Psychologie

Dans les milieux artistiques, il est courant d’entendre des phrases comme « Je ne suis pas vraiment un artiste », « Ce n’est pas assez bon pour être montré », ou « Je ne me sens pas légitime ». Derrière ces formules banales, se loge souvent une souffrance plus profonde : celle d’un narcissisme fragilisé, d’une autorisation intérieure qui n’a jamais été donnée.

Un regard ancien intériorisé

Le sentiment d’illégitimité ne vient pas seulement d’un manque de reconnaissance extérieure. Il prend racine plus tôt, dans la manière dont le sujet a été vu, entendu, confirmé dans son enfance. Lorsque l’enfant ne reçoit pas un regard soutenant, capable de valider son existence singulière, il doute de sa valeur. Ce doute se rejoue plus tard dans la création : chaque tentative devient un risque d’être jugé, moqué, effacé. L’œuvre n’est pas encore née qu’elle est déjà perçue comme indigne.

L’art comme lieu de réactivation

Créer, c’est exposer quelque chose de soi. Mais quand cette exposition réveille une faille narcissique non cicatrisée, elle devient une épreuve. Le geste créatif est immédiatement contaminé par la peur d’être ridicule, de ne pas être à la hauteur, d’usurper une place. L’angoisse n’est pas seulement de ne pas réussir, mais de trahir un interdit plus ancien : celui d’exister de manière différenciée, d’affirmer une voix propre. L’illégitimité n’est donc pas un constat objectif, mais une résonance intime.

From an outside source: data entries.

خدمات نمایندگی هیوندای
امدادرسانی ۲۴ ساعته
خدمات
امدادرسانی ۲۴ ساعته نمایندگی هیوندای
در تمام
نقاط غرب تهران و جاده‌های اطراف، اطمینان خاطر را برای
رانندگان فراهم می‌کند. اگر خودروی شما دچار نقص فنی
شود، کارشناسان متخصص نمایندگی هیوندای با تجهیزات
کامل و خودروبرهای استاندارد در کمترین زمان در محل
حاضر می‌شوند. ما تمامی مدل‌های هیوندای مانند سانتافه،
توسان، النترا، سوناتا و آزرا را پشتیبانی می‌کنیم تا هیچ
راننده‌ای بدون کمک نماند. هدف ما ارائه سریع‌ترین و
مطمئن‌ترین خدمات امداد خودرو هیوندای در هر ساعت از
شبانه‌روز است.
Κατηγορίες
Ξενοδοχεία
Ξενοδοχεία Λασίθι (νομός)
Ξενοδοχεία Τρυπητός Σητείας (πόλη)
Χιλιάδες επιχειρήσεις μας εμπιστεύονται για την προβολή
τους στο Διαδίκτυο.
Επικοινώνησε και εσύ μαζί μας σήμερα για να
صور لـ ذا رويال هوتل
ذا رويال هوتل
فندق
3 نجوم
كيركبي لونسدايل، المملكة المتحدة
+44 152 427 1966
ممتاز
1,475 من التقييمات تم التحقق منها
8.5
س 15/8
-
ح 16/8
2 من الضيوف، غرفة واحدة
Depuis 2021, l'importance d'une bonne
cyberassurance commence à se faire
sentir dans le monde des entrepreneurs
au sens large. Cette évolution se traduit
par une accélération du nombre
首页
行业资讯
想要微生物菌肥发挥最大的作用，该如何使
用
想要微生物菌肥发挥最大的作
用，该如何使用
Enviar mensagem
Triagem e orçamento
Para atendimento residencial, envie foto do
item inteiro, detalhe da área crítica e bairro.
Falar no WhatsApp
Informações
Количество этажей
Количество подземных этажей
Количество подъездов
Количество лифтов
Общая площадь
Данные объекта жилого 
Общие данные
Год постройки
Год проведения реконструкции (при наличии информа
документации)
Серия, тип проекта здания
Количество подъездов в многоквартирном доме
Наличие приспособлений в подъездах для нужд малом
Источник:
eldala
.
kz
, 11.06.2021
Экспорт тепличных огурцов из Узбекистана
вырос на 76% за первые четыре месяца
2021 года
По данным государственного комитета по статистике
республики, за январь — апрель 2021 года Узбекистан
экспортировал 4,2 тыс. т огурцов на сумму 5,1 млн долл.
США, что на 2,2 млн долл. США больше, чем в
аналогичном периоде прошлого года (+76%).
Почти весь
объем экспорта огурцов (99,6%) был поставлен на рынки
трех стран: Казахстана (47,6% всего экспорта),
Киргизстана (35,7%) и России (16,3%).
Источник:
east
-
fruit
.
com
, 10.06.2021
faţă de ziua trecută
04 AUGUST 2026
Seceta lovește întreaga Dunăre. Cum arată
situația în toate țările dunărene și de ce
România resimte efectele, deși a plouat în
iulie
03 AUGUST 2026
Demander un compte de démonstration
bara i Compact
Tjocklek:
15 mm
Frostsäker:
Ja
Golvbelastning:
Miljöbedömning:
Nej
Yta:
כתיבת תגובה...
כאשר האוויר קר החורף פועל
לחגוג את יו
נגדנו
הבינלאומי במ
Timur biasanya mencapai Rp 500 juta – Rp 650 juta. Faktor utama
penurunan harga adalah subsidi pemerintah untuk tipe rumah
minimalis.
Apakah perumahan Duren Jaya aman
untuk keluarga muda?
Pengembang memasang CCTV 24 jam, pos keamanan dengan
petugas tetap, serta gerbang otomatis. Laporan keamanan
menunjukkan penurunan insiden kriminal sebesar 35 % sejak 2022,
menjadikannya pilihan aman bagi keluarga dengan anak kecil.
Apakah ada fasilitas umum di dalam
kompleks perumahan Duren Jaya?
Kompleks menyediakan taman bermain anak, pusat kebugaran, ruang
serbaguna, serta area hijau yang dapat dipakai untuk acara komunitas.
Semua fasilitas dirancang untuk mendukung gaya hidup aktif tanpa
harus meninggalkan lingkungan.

L’exemple de Claire, 41 ans

Claire est professeure d’histoire, mais écrit de la poésie depuis ses 20 ans. Elle n’a jamais rien publié, ni même montré à ses proches. Elle dit : “Ce serait prétentieux.” En thérapie, elle évoque une mère critique, peu sensible à l’expression artistique, et un père lointain. Très tôt, elle a appris à ne pas déranger, à ne pas faire de vague. Créer est resté pour elle un acte intime, presque coupable. Montrer ses textes reviendrait à revendiquer une valeur qu’elle ne s’autorise pas à avoir. C’est en travaillant sur ce manque de confirmation précoce qu’elle commence, lentement, à envisager un partage.

Une position défensive

Le sentiment d’imposture fonctionne aussi comme une protection. Il évite l’exposition, l’échec, la confrontation. Il permet de rester dans le désir sans avoir à le confronter au réel. Tant qu’on ne crée pas, ou qu’on ne montre pas, on protège une image idéalisée de soi. Ce qui est en jeu, ce n’est pas seulement la reconnaissance extérieure, mais le risque de voir confirmé ce que l’on redoute en secret : “Je ne vaux rien.” Sortir de cette impasse suppose de renoncer à la toute-puissance du fantasme pour entrer dans la vulnérabilité de l’acte.

Se donner la permission

Il ne suffit pas d’être encouragé pour se sentir légitime. Il faut travailler la permission intérieure à exister dans l’expression. Cela passe par un processus souvent long : revisiter les interdits intériorisés, les dévalorisations anciennes, les figures d’autorité encore agissantes. Ce n’est pas tant la reconnaissance extérieure qui manque que la possibilité de se valider soi-même. Quand elle advient, même timidement, une autre forme de création devient possible : non plus défensive ou honteuse, mais vivante, incarnée, singulière.